As profundezas complementam-se com as abstrações geradoras das coisas. No segundo Fausto, Goethe nos fala das terríveis divindades que chama de as Mães. Apesar de sua dialética dissolvente, Mefistófeles não se atreve a aproximar-se destas eternas criadoras de formas; nem as rodeia o espaço, nem as afeta o tempo.

Em seu isolamento coletivo, concebem as imagens criadoras, os arquétipos de tudo quando se vai construindo. Por intermédio dessas deusas, o Ser brota sem descontinuidade da matriz tenebrosa do Nada. O pensador desejoso de aprofundar pode fazer considerações acerca desse tema que a sutil poesia de Goethe lhe apresenta.

De outra parte, o inferno não é, em Iniciação, outra coisa que o caminho do céu. Quem sondou o Nada descobre ali mesmo o Todo. Quando descemos até o próprio fundo do abismo de nossa personalidade, chegamos a descobrir nela a personalidade que atua no Universo, então, somos capazes de nos colocar acima de todas as contingências, para considerar as coisas de um ponto de vista diferente: o da potência que governa o mundo. Para ver realmente as coisas do alto, é necessário substituir-se, em espírito, ao próprio Deus.

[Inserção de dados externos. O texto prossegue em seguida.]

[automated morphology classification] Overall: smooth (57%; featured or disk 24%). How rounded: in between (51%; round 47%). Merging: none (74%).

E não digam que isso é ímpio; nada pode ser tão saudável para nosso ser moral como a ginástica mental da sublimação filosófica preconizada pelos Hermetistas.

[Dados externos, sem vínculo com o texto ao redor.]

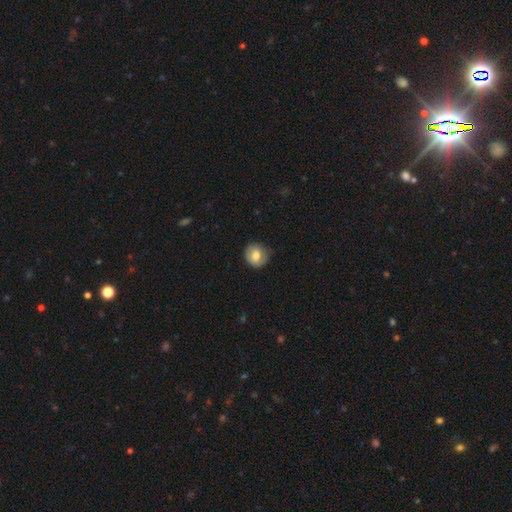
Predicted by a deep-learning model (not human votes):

Segundo o sistema alegórico, o indivíduo que há de ser objeto da Magna Obra deve ficar encerrado em um ovo. Ali entra em putrefação e, por fim, chega à cor negra, representativa da morte iniciática do candidato. De outra parte, a putrefação libera o sutil que se desprende do grosseiro e sobe até o céu deste mundo em pequena escala simbolizado pela matriz hermeticamente fechada com a massa que usa o alquimista.

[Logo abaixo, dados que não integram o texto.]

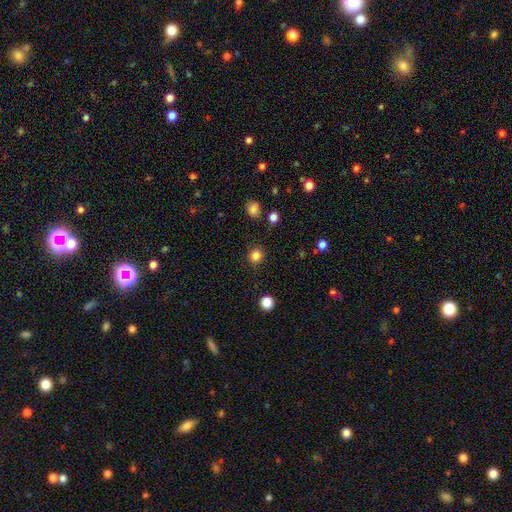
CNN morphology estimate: smooth-or-featured: smooth: 83% | star or artifact: 13% | featured or disk: 4%
  how-rounded: round: 89% | in between: 10% | cigar-shaped: 1%
  merging: none: 89% | minor disturbance: 7% | major disturbance: 3% | merger: 2%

Nas alturas, não se faz sentir a ação do fogo central (infernal), e as evaporações se condensam, para cair em forma de chuva sobre o cadáver do indivíduo. Este último experimenta de tal sorte, uma série de lavagens, graças às águas em suas alternativas evaporação e condensação, até que, ao término das abluções, apareça como testemunho a cor branca.

Do mesmo modo que desceu tão-só para subir mais alto logo depois, assim mesmo, o candidato sobe para cair outra vez em seu campo de atividade. Certos mitos antigos dão a entender que o sábio não deve iludir sua missão terrena. Como mortal, não deve desdenhar a Terra nem tem direito a burlar suas leis.

Ainda que divinizado em duas terças partes (e, por conseguinte, muito adiantado em Iniciação), Gilgamés, o herói caldeu, teve de regressar a Ourouk para voltar à tarefa que abandonou no afã de conquistar a imortalidade. Podemos aspirar ao sublime e fugir, por um momento, aos vínculos da matéria, mas nosso campo de ação é a Terra, e a ela devemos voltar.

Tal é a moral comum a todos os mitos de ascensão. Os de Adapa e de Etana são muito característicos desse ponto de vista.

Em sua qualidade de favorito de Ea, deus da Suprema Sabedoria, Adapa beneficiava-se de um vasto entendimento, todavia, não da Vida Eterna.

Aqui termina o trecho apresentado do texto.